掲載本文 –
2022年12月「8インチを眺めながら」
煎れたばかりの珈琲カップから湯気が立ち上っていた。その横では「カシャ・カシャカシャ」「カシャ・カシャカシャ」と和文タイプライターがリズミカルな音を立てている。当事務所の40余年前の風景である。依頼を受けた書類の原稿を作成し、その原稿を元にタイプをしていくのである。まだ、世の中の大半が手書きの書類であった。
依頼者に喜んでいただけるのは綺麗にタイプ打ちした書類だと考え、ひたすら打ち込んでいたものである。しかし、出来上がった書類を見直すと誤字脱字がみつかる。そのたびに最初から打ち直しである。そこにコンピュータが登場した。小型のオフィスコンピュータ(パソコンではない)である。これなら作った書類を保存・修正できる。
開業間もない頃、資金繰りも厳しかったが、無理をして7年間のローンを組み、コンピュータを導入した。データ保存は主に8インチのフロッピーディスクであった。容量は80キロバイトである。今や2テラバイトのUSBが安価で売られていることを思うとまさに隔世の感がある。

コレクションから抜き出した記録

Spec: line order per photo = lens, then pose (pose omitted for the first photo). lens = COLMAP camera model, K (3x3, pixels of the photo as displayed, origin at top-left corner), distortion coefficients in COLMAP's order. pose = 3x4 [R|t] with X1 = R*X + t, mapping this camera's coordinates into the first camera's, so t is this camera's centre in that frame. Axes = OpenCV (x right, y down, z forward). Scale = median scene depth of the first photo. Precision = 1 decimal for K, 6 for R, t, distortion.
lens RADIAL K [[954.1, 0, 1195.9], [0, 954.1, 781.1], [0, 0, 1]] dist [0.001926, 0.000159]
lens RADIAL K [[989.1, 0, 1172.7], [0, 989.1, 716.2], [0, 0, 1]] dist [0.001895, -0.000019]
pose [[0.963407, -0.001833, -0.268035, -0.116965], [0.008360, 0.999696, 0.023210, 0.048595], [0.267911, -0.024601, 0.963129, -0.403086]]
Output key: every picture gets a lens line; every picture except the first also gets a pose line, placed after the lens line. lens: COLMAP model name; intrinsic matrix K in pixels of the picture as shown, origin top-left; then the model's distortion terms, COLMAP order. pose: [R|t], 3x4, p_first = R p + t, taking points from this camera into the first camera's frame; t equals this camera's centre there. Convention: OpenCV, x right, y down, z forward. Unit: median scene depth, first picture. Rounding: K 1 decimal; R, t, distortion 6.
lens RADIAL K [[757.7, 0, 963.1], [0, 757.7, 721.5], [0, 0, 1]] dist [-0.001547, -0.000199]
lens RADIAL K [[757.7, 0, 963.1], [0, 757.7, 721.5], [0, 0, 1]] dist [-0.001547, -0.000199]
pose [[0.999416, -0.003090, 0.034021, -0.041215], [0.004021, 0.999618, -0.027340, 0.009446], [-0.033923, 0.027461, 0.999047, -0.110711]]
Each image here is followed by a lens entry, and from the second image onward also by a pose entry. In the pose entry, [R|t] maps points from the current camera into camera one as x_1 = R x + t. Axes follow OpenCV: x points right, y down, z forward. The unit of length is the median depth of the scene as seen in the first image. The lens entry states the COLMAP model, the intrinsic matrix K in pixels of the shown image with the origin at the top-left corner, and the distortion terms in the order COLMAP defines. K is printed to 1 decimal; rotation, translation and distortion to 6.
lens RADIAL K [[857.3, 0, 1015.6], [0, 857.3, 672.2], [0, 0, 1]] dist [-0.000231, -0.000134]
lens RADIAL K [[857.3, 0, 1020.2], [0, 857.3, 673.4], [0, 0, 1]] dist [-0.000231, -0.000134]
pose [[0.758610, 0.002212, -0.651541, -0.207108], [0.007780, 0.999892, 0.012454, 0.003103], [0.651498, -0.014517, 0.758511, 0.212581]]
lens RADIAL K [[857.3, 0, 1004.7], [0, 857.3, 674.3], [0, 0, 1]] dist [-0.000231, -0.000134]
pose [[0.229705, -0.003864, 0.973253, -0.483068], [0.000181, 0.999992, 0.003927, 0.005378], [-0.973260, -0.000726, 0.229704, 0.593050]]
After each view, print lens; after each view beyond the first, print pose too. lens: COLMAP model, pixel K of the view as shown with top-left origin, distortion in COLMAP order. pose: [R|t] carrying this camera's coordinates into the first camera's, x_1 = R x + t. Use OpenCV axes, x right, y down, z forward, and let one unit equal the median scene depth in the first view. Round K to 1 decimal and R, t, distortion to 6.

課題の内容 – タイプライターからコンピュータへの移り変わりを振り返る文章のうち、「煎れたばかりの珈琲カップから」から「った書類を保存・修正できる。」までの部分を一字も変えずに書き写してください。 これらの記録はここでは使いません。

解答 –
煎れたばかりの珈琲カップから湯気が立ち上っていた。その横では「カシャ・カシャカシャ」「カシャ・カシャカシャ」と和文タイプライターがリズミカルな音を立てている。当事務所の40余年前の風景である。依頼を受けた書類の原稿を作成し、その原稿を元にタイプをしていくのである。まだ、世の中の大半が手書きの書類であった。
依頼者に喜んでいただけるのは綺麗にタイプ打ちした書類だと考え、ひたすら打ち込んでいたものである。しかし、出来上がった書類を見直すと誤字脱字がみつかる。そのたびに最初から打ち直しである。そこにコンピュータが登場した。小型のオフィスコンピュータ(パソコンではない)である。これなら作った書類を保存・修正できる。